Jeremías 11, 18-20; Sal 7, 2-3. 9bc-10. 11-12; san Juan 7, 40-53

Al leer el evangelio de hoy me han venido a la memoria algunos episodios de la vida de san Ignacio, cuando se encontraba en los inicios de la experiencia religiosa que daría lugar a la Compañía de Jesús. Estaba él entonces estudiando en Alcalá, después de haber peregrinado a Tierra Santa y haber pasado dos años en Barcelona aprendiendo latín. El caso es que allí no estudió mucho sino que se dedicó al apostolado. Como muchos le seguían y el carecía de grados académicos se empezaron a levantar suspicacias. Fue encarcelado e interrogado hasta que al final se descubrió que no había nada herético en sus enseñanzas. En cualquier caso hubo de dejar la ciudad y emprendió el camino a Salamanca. Allí le pasó tres cuartos de lo mismo, y aunque después de examinarlo detenidamente hubieron de reconocer su ortodoxia volvieron a prohibir que instruyera a la gente. En estas decidió ir a París.
El Señor a veces inspira a gente sin estudios y les otorga una ciencia que es don del Espíritu Santo. Es lo que le sucedió a san Ignacio y hay otros casos como el de Francisca Javiera Fernández del Valle o Teresa de Lisieux. Por el contrario, hay personas muy doctas que, si carecen de la debida docilidad a la gracia, pueden no entender nada. Por eso Jesús amonesta a los sabios que le retan. Aquella gente estudiaba la Escritura. Muchos de ellos dedicaban a ello toda su vida. Pero les faltaba el espíritu para entender a Dios. Convirtieron su palabra en objeto de ciencia y olvidaron a su autor. Por eso no podían entender lo que decía. Jesús los amonesta: “Estudiáis las Escrituras pensando encontrar en ellas vida eterna: pues ellas están dando testimonio de mí, ¡y no queréis venir a mí para tener vida!”.
El mismo Señor nos explica dónde reside la dificultad de aquellos hombres. Sólo buscan la gloria humana. Por eso no pueden entender lo que el Señor dice. Dios se revela para manifestar su gloria que, en palabras de san Ireneo, consiste en que el hombre viva, es decir, en el bien del hombre. Incluso cuando nos dedicamos a las cosas sagradas hay ese peligro, que es ocupar el lugar de Dios y, en lugar de su bien, buscar el nuestro. San Ignacio logró una alta comprensión del Evangelio y de la vida de Nuestro Señor y, gracias a él, muchas personas siguieron un camino de perfección. No es extraño que su lema fuera “Para mayor gloria de Dios”.
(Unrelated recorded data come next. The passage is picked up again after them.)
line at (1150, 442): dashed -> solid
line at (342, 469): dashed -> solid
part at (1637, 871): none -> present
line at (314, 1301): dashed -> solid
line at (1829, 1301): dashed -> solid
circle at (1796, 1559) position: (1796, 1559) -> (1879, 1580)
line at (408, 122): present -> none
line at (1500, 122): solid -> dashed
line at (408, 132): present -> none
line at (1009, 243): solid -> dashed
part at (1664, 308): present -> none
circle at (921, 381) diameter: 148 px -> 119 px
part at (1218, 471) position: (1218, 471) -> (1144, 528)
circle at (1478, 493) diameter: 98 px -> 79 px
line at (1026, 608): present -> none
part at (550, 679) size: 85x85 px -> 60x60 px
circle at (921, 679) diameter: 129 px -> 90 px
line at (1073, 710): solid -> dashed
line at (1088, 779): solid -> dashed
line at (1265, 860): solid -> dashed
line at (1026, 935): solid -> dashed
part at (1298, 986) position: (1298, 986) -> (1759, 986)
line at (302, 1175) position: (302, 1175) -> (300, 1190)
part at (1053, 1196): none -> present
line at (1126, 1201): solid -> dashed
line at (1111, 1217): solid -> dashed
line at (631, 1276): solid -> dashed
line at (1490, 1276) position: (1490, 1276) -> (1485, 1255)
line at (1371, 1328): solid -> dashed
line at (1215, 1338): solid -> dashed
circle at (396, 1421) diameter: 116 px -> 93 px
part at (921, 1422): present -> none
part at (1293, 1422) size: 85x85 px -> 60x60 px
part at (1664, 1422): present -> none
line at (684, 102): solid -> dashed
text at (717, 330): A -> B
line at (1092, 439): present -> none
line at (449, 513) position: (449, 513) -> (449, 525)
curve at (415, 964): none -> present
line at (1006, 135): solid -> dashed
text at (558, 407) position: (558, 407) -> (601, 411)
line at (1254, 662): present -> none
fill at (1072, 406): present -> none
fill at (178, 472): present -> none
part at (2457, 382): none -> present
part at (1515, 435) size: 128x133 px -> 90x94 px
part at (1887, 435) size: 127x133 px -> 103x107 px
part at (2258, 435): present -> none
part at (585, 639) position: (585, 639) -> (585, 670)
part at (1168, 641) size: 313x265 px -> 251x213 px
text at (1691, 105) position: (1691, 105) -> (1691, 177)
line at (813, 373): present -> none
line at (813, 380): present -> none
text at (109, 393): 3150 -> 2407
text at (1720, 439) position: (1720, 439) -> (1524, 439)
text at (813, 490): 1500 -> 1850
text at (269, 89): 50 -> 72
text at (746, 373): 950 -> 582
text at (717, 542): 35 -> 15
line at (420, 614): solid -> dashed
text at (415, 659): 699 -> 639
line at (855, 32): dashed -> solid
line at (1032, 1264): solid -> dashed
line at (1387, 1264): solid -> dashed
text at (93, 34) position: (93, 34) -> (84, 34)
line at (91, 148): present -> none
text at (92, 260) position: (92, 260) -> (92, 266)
El deseo de brillar o de ser reconocido no es extraño. Pero, como recuerda Jesús en otro momento, si buscamos ser reconocidos por los hombres, entonces ya hemos obtenido nuestra recompensa. Aquella gente leía a Moisés y lo conocía a fondo, pero no creía. Habían reducido la Sagrada Escritura a su razón y, por lo tanto, no confiaban en ella. Pensaban que la sabían del todo. Con esa actitud no es extraño que no reconocieran a Jesús.
En nuestro caminar cuaresmal se nos muestra una nueva faceta en la que hemos de fijar la atención para purificar lo que haga falta. Decía san Ignacio en sus Ejercicios Espirituales que “no el mucho saber harta y satisface el alma, sino el gustar internamente de las cosas”. Pidámosle a la Virgen María, que guardaba todas las palabras de su Hijo en el corazón y las meditaba que nos dé humildad para acercarnos a la Palabra de Dios y que, en lugar de querer dominarla en nuestro provecho, sea ella la que nos modele a nosotros.